Work task —
Your task is to give the records again exactly. Leave each picture out.

------------

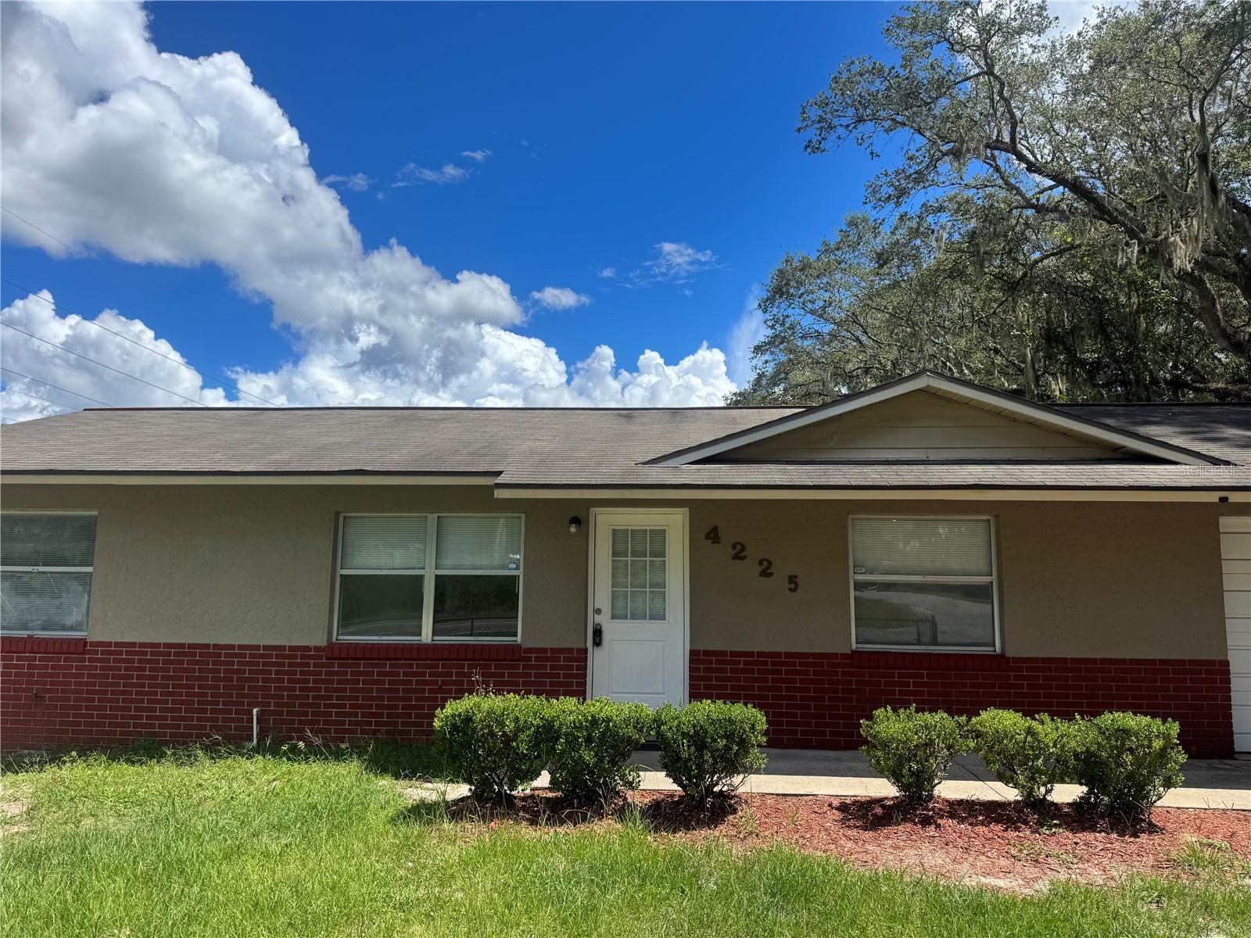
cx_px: 626
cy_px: 469
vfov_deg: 56.8
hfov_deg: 71.6
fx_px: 867
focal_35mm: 24
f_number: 1.78
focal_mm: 6.76
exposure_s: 1/4310
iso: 80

------------

Written solution —
cx_px: 626
cy_px: 469
vfov_deg: 56.8
hfov_deg: 71.6
fx_px: 867
focal_35mm: 24
f_number: 1.78
focal_mm: 6.76
exposure_s: 1/4310
iso: 80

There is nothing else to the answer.